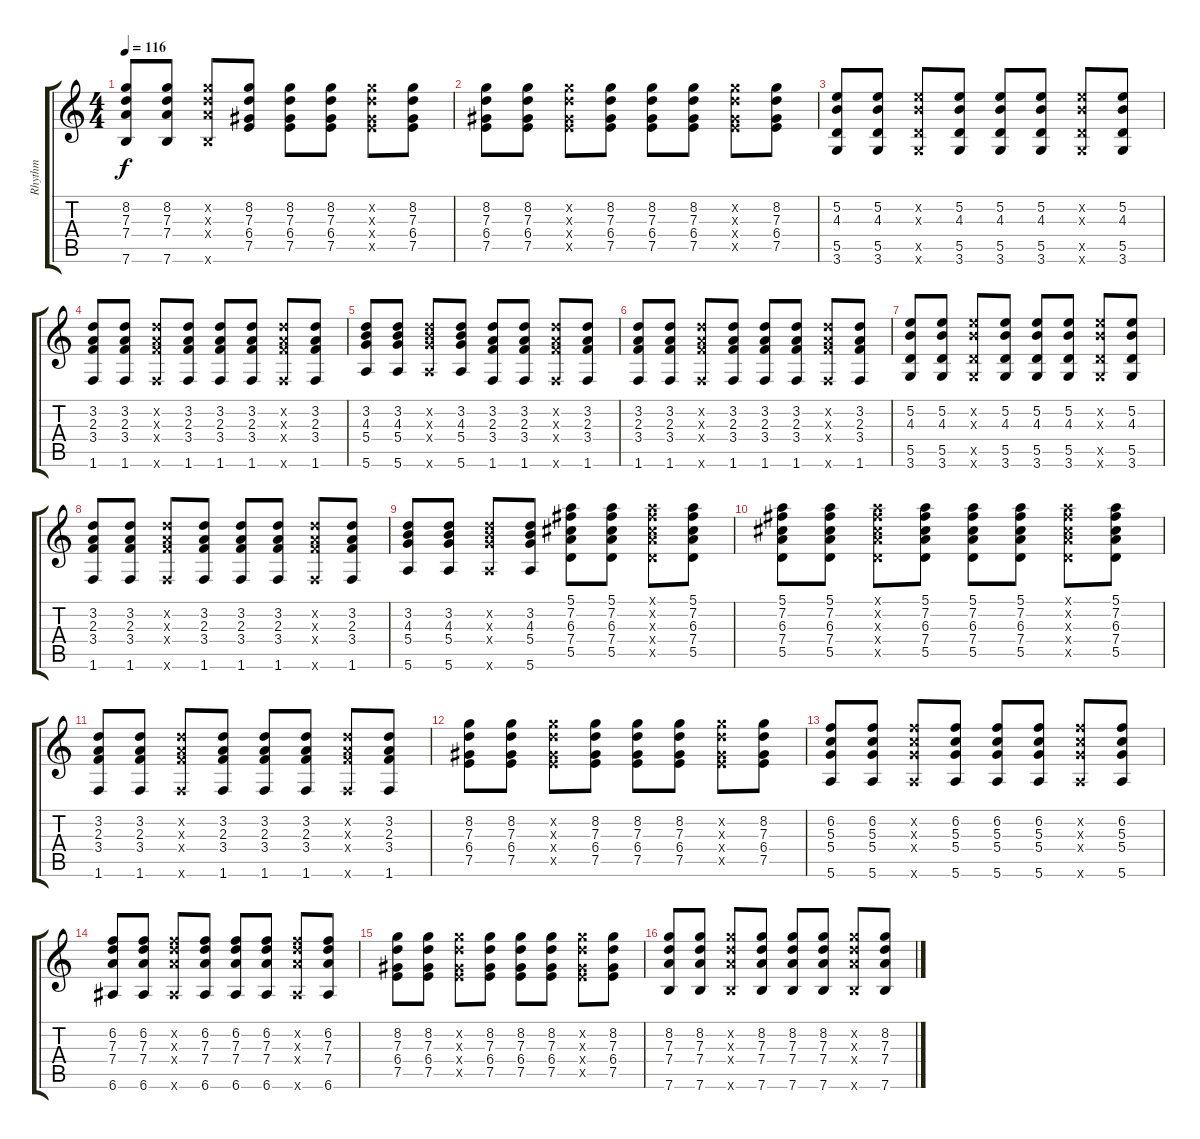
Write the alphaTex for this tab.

\track ("Rhythm" "Rhythm") {instrument acousticguitarsteel}
\staff {score tabs}
\tuning (E4 B3 G3 D3 A2 E2) {hide}
\ts (4 4)
\tempo 116
\clef g2
\ks c
(8.2 7.3 7.4 7.6).8{dy f} (8.2 7.3 7.4 7.6).8 (8.2{x} 7.3{x} 7.4{x} 7.6{x}).8 (8.2 7.3 6.4 7.5).8 (8.2 7.3 6.4 7.5).8 (8.2 7.3 6.4 7.5).8 (8.2{x} 7.3{x} 6.4{x} 7.5{x}).8 (8.2 7.3 6.4 7.5).8 |
(8.2 7.3 6.4 7.5).8 (8.2 7.3 6.4 7.5).8 (8.2{x} 7.3{x} 6.4{x} 7.5{x}).8 (8.2 7.3 6.4 7.5).8 (8.2 7.3 6.4 7.5).8 (8.2 7.3 6.4 7.5).8 (8.2{x} 7.3{x} 6.4{x} 7.5{x}).8 (8.2 7.3 6.4 7.5).8 |
(5.2 4.3 5.5 3.6).8 (5.2 4.3 5.5 3.6).8 (5.2{x} 4.3{x} 5.5{x} 3.6{x}).8 (5.2 4.3 5.5 3.6).8 (5.2 4.3 5.5 3.6).8 (5.2 4.3 5.5 3.6).8 (5.2{x} 4.3{x} 5.5{x} 3.6{x}).8 (5.2 4.3 5.5 3.6).8 |
(3.2 2.3 3.4 1.6).8 (3.2 2.3 3.4 1.6).8 (3.2{x} 2.3{x} 3.4{x} 1.6{x}).8 (3.2 2.3 3.4 1.6).8 (3.2 2.3 3.4 1.6).8 (3.2 2.3 3.4 1.6).8 (3.2{x} 2.3{x} 3.4{x} 1.6{x}).8 (3.2 2.3 3.4 1.6).8 |
(3.2 4.3 5.4 5.6).8 (3.2 4.3 5.4 5.6).8 (3.2{x} 4.3{x} 5.4{x} 5.6{x}).8 (3.2 4.3 5.4 5.6).8 (3.2 2.3 3.4 1.6).8 (3.2 2.3 3.4 1.6).8 (3.2{x} 2.3{x} 3.4{x} 1.6{x}).8 (3.2 2.3 3.4 1.6).8 |
(3.2 2.3 3.4 1.6).8 (3.2 2.3 3.4 1.6).8 (3.2{x} 2.3{x} 3.4{x} 1.6{x}).8 (3.2 2.3 3.4 1.6).8 (3.2 2.3 3.4 1.6).8 (3.2 2.3 3.4 1.6).8 (3.2{x} 2.3{x} 3.4{x} 1.6{x}).8 (3.2 2.3 3.4 1.6).8 |
(5.2 4.3 5.5 3.6).8 (5.2 4.3 5.5 3.6).8 (5.2{x} 4.3{x} 5.5{x} 3.6{x}).8 (5.2 4.3 5.5 3.6).8 (5.2 4.3 5.5 3.6).8 (5.2 4.3 5.5 3.6).8 (5.2{x} 4.3{x} 5.5{x} 3.6{x}).8 (5.2 4.3 5.5 3.6).8 |
(3.2 2.3 3.4 1.6).8 (3.2 2.3 3.4 1.6).8 (3.2{x} 2.3{x} 3.4{x} 1.6{x}).8 (3.2 2.3 3.4 1.6).8 (3.2 2.3 3.4 1.6).8 (3.2 2.3 3.4 1.6).8 (3.2{x} 2.3{x} 3.4{x} 1.6{x}).8 (3.2 2.3 3.4 1.6).8 |
(3.2 4.3 5.4 5.6).8 (3.2 4.3 5.4 5.6).8 (3.2{x} 4.3{x} 5.4{x} 5.6{x}).8 (3.2 4.3 5.4 5.6).8 (5.1 7.2 6.3 7.4 5.5).8 (5.1 7.2 6.3 7.4 5.5).8 (5.1{x} 7.2{x} 6.3{x} 7.4{x} 5.5{x}).8 (5.1 7.2 6.3 7.4 5.5).8 |
(5.1 7.2 6.3 7.4 5.5).8 (5.1 7.2 6.3 7.4 5.5).8 (5.1{x} 7.2{x} 6.3{x} 7.4{x} 5.5{x}).8 (5.1 7.2 6.3 7.4 5.5).8 (5.1 7.2 6.3 7.4 5.5).8 (5.1 7.2 6.3 7.4 5.5).8 (5.1{x} 7.2{x} 6.3{x} 7.4{x} 5.5{x}).8 (5.1 7.2 6.3 7.4 5.5).8 |
(3.2 2.3 3.4 1.6).8 (3.2 2.3 3.4 1.6).8 (3.2{x} 2.3{x} 3.4{x} 1.6{x}).8 (3.2 2.3 3.4 1.6).8 (3.2 2.3 3.4 1.6).8 (3.2 2.3 3.4 1.6).8 (3.2{x} 2.3{x} 3.4{x} 1.6{x}).8 (3.2 2.3 3.4 1.6).8 |
(8.2 7.3 6.4 7.5).8 (8.2 7.3 6.4 7.5).8 (8.2{x} 7.3{x} 6.4{x} 7.5{x}).8 (8.2 7.3 6.4 7.5).8 (8.2 7.3 6.4 7.5).8 (8.2 7.3 6.4 7.5).8 (8.2{x} 7.3{x} 6.4{x} 7.5{x}).8 (8.2 7.3 6.4 7.5).8 |
(6.2 5.3 5.4 5.6).8 (6.2 5.3 5.4 5.6).8 (6.2{x} 5.3{x} 5.4{x} 5.6{x}).8 (6.2 5.3 5.4 5.6).8 (6.2 5.3 5.4 5.6).8 (6.2 5.3 5.4 5.6).8 (6.2{x} 5.3{x} 5.4{x} 5.6{x}).8 (6.2 5.3 5.4 5.6).8 |
(6.2 7.3 7.4 6.6).8 (6.2 7.3 7.4 6.6).8 (6.2{x} 7.3{x} 7.4{x} 6.6{x}).8 (6.2 7.3 7.4 6.6).8 (6.2 7.3 7.4 6.6).8 (6.2 7.3 7.4 6.6).8 (6.2{x} 7.3{x} 7.4{x} 6.6{x}).8 (6.2 7.3 7.4 6.6).8 |
(8.2 7.3 6.4 7.5).8 (8.2 7.3 6.4 7.5).8 (8.2{x} 7.3{x} 6.4{x} 7.5{x}).8 (8.2 7.3 6.4 7.5).8 (8.2 7.3 6.4 7.5).8 (8.2 7.3 6.4 7.5).8 (8.2{x} 7.3{x} 6.4{x} 7.5{x}).8 (8.2 7.3 6.4 7.5).8 |
(8.2 7.3 7.4 7.6).8 (8.2 7.3 7.4 7.6).8 (8.2{x} 7.3{x} 7.4{x} 7.6{x}).8 (8.2 7.3 7.4 7.6).8 (8.2 7.3 7.4 7.6).8 (8.2 7.3 7.4 7.6).8 (8.2{x} 7.3{x} 7.4{x} 7.6{x}).8 (8.2 7.3 7.4 7.6).8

Given request.
Pull out each line in the rows above that contains the string "acousticguitarsteel", treating uppercase and lowercase letters as different.

Response.
\track ("Rhythm" "Rhythm") {instrument acousticguitarsteel}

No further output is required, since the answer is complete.